INSTRUCTIONS FOR THE TASK – Pick out each line in these entries that contains the string "hand".

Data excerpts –
══════════════════════════════

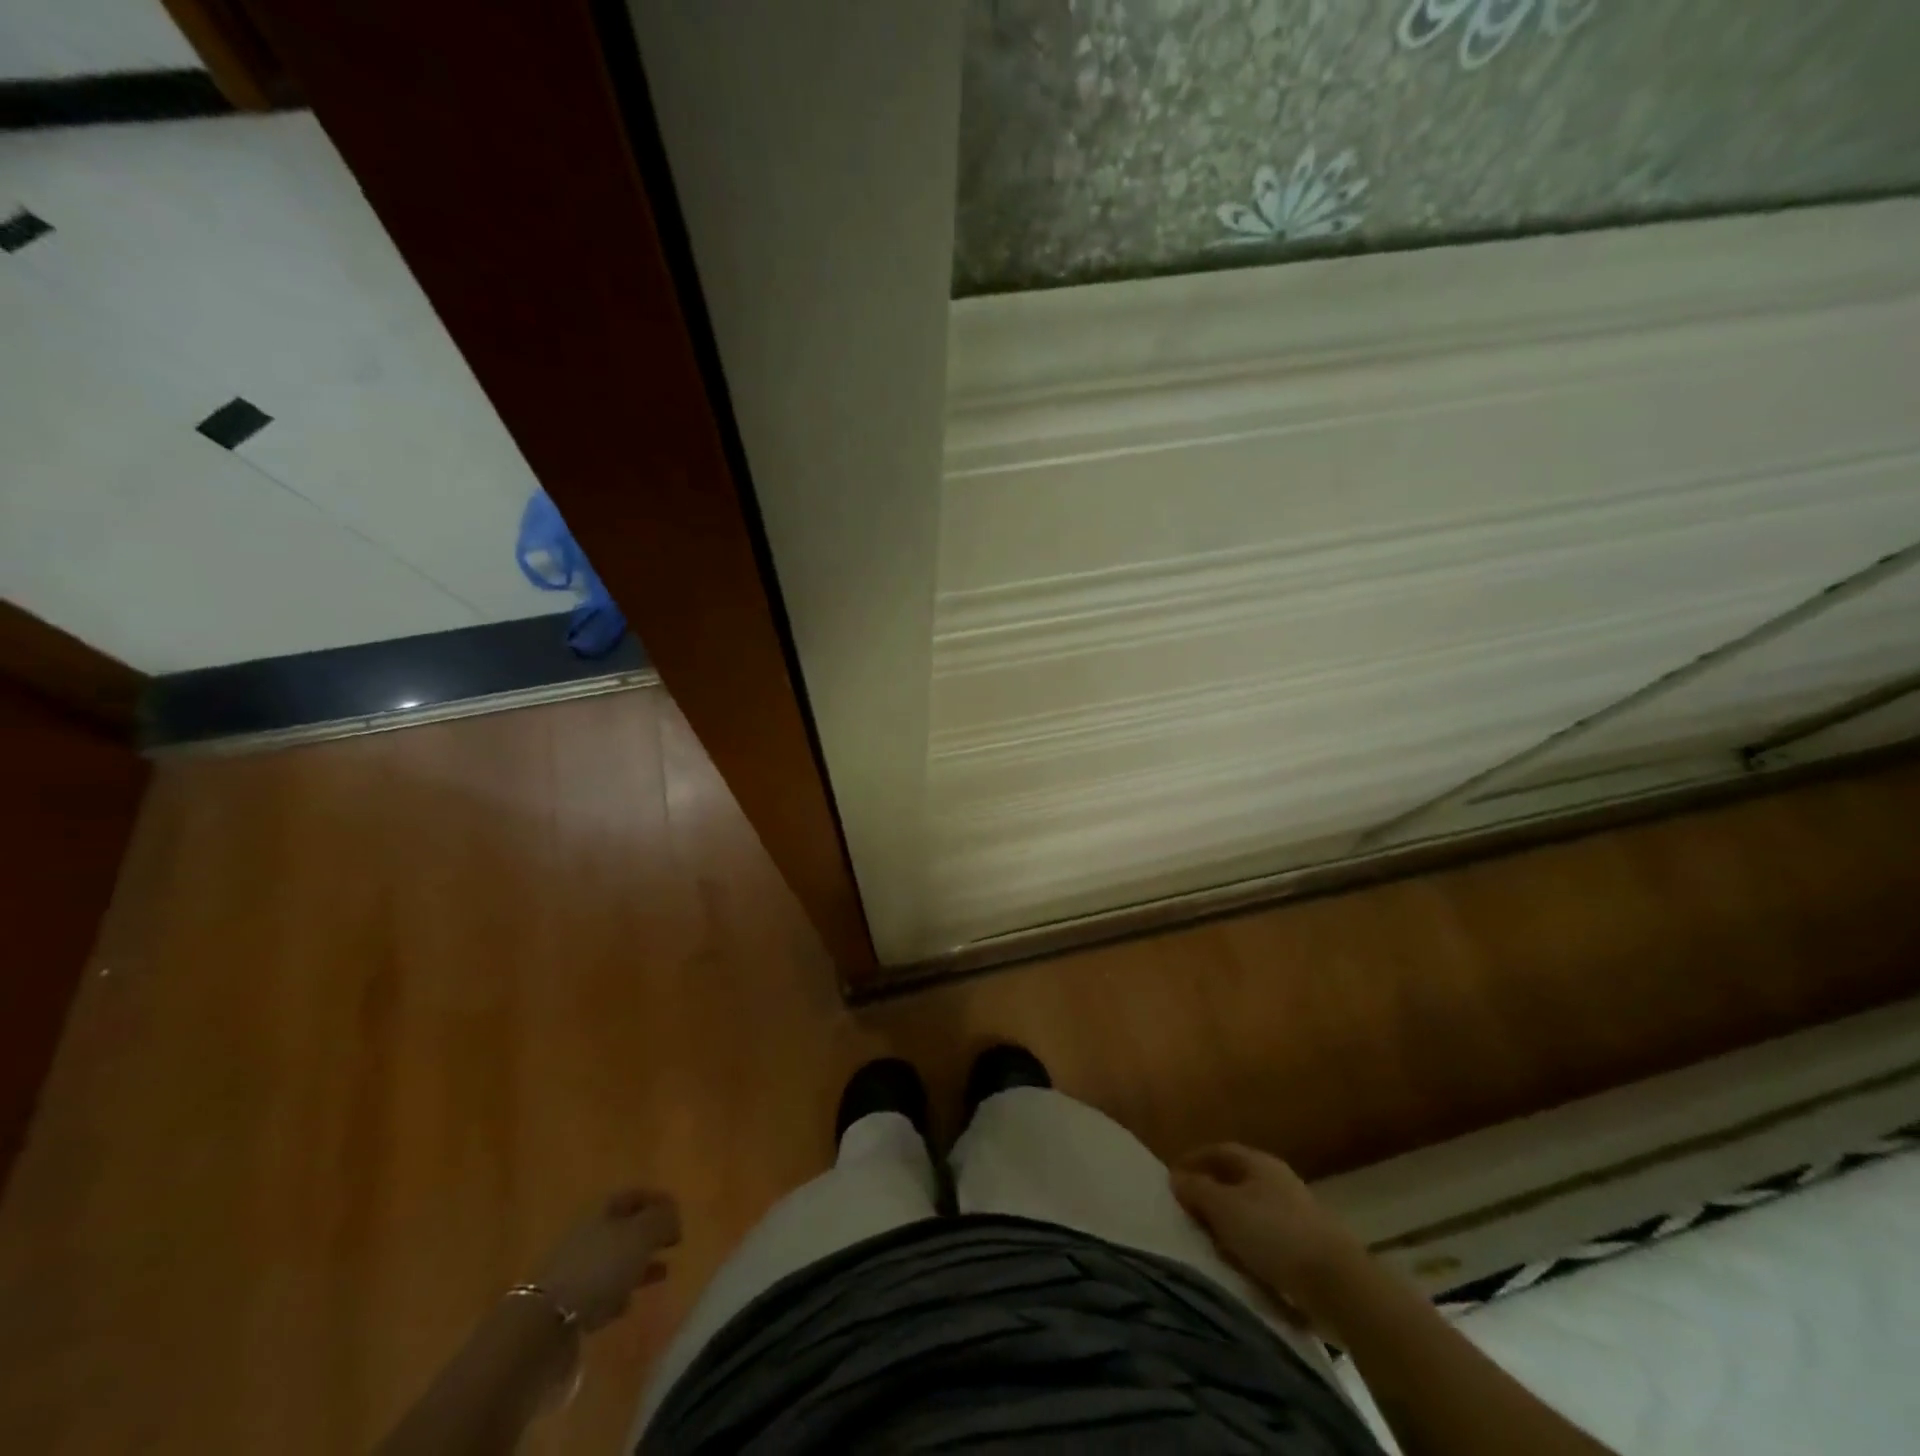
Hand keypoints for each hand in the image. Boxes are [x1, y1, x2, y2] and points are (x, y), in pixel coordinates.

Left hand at [531, 1188, 680, 1331]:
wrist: (543, 1326)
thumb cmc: (599, 1268)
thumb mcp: (641, 1235)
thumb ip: (662, 1220)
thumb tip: (673, 1217)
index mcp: (602, 1209)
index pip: (635, 1194)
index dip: (659, 1200)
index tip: (680, 1213)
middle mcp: (586, 1233)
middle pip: (623, 1227)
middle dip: (649, 1234)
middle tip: (674, 1243)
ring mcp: (573, 1269)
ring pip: (613, 1260)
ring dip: (637, 1264)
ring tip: (661, 1274)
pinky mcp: (566, 1304)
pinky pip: (599, 1291)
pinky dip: (617, 1293)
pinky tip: (627, 1303)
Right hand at [1172, 1144, 1368, 1325]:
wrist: (1338, 1283)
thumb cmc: (1274, 1234)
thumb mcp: (1225, 1209)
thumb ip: (1197, 1190)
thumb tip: (1176, 1177)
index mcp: (1259, 1162)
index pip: (1219, 1151)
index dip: (1194, 1161)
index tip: (1173, 1179)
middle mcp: (1278, 1180)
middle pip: (1236, 1180)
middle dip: (1211, 1194)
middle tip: (1188, 1213)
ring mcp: (1296, 1213)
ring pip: (1252, 1211)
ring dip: (1230, 1224)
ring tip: (1211, 1244)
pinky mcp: (1308, 1246)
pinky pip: (1268, 1238)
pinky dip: (1250, 1246)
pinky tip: (1242, 1265)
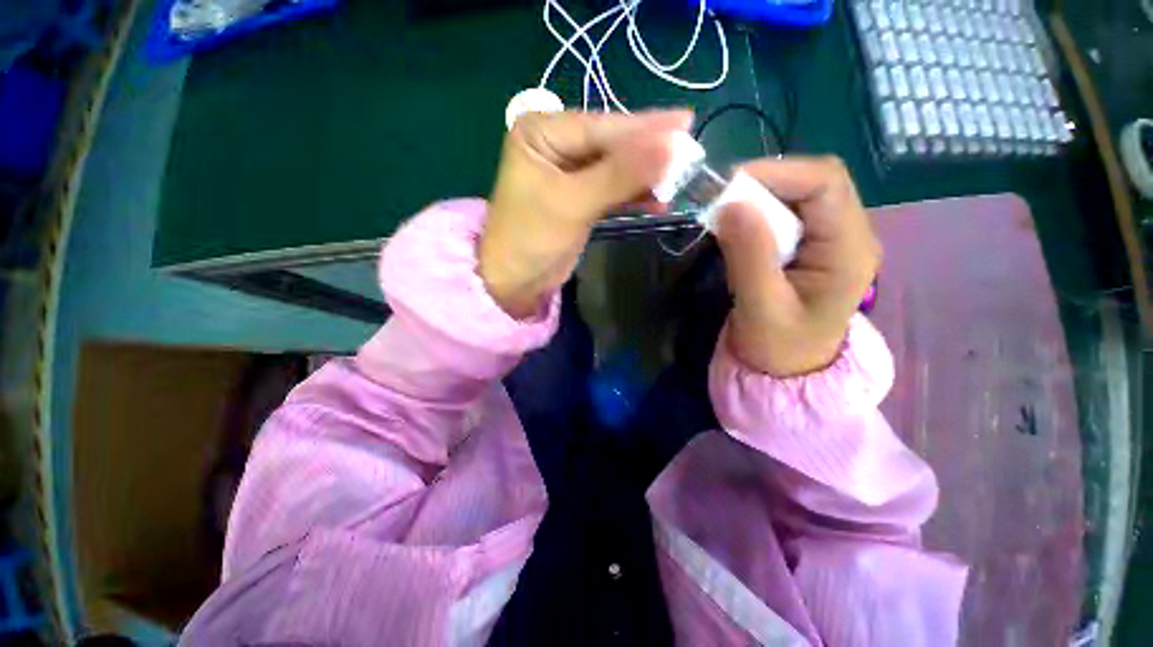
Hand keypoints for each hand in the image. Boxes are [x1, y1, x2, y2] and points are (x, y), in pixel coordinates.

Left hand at [479, 109, 692, 317]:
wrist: (515, 282)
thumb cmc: (532, 238)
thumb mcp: (574, 203)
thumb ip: (622, 175)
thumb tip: (674, 144)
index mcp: (542, 132)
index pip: (602, 127)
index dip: (645, 130)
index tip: (688, 125)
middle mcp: (556, 144)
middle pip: (611, 145)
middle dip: (649, 153)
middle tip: (692, 152)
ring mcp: (570, 172)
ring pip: (616, 168)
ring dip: (645, 177)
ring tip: (680, 180)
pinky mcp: (580, 197)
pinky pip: (613, 189)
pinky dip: (634, 196)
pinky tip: (659, 200)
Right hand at [713, 157, 881, 377]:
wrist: (787, 370)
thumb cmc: (778, 347)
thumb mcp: (760, 306)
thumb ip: (749, 255)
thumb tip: (729, 204)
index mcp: (848, 250)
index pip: (825, 183)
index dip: (777, 173)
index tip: (728, 188)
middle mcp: (849, 235)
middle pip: (814, 182)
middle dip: (765, 184)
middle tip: (721, 203)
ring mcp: (832, 239)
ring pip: (798, 194)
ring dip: (759, 198)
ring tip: (726, 217)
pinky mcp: (812, 246)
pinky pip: (787, 213)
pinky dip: (758, 213)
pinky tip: (739, 229)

══════════════════════════════

ANSWER SPACE –
Hand keypoints for each hand in the image. Boxes are [x1, y1, x2, y2] and points are (x, y), in pixel coordinates.
Left hand at [531, 1188, 680, 1331]:
Right hand at [1172, 1144, 1368, 1325]:
Hand keypoints for each hand in the image. Boxes are [x1, y1, x2, y2] and points are (x, y), in pixel coordinates.
Left hand at [479, 109, 692, 317]:
Right hand at [713, 157, 881, 377]:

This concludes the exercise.